Results of initial infant tests for HCV antibodies and HCV RNA were assessed by c2 test to determine any patterns related to infant age.

Multiple regression models looked for any links between the number of tests administered before the age of 18 months, age at initial test, and results of initial test. Multiple regression also evaluated factors associated with infant age when antibody clearance was first detected.

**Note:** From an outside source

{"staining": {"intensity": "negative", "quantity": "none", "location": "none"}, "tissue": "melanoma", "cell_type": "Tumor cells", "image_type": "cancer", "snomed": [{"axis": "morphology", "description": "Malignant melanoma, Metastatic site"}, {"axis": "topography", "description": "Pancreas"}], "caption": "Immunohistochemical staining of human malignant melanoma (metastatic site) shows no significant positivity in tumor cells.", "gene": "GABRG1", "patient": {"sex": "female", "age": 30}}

Correlation analysis looked for any relationship between the infant’s year of birth and age of testing initiation.

Findings on the Clinical Screening of Infants at Risk of HCV

Among the 142 studied mother-infant pairs, 93.7% of mothers were intravenous drug users (IVDUs), 2.1% were HIV positive, and 77.5% had delivered vaginally.

Most of the infants had a gestational age of at least 35 weeks (96.5%) and were formula fed (90.8%).

Among 142 infants observed in their first 18 months of life, 3.5% were diagnosed with HCV infection, 1.4% had intermittent viremia, 66.9% had at least 1 positive result of anti-HCV antibody and negative HCV RNA, and 28.2% had negative anti-HCV antibody and HCV RNA.

HIV-HCV coinfection was present in the mother of 1 infant diagnosed with HCV.

“Initiation of HCV testing after 10 months of age was associated with a significant decline in the probability of obtaining a positive HCV antibody of maternal origin,” the study authors wrote.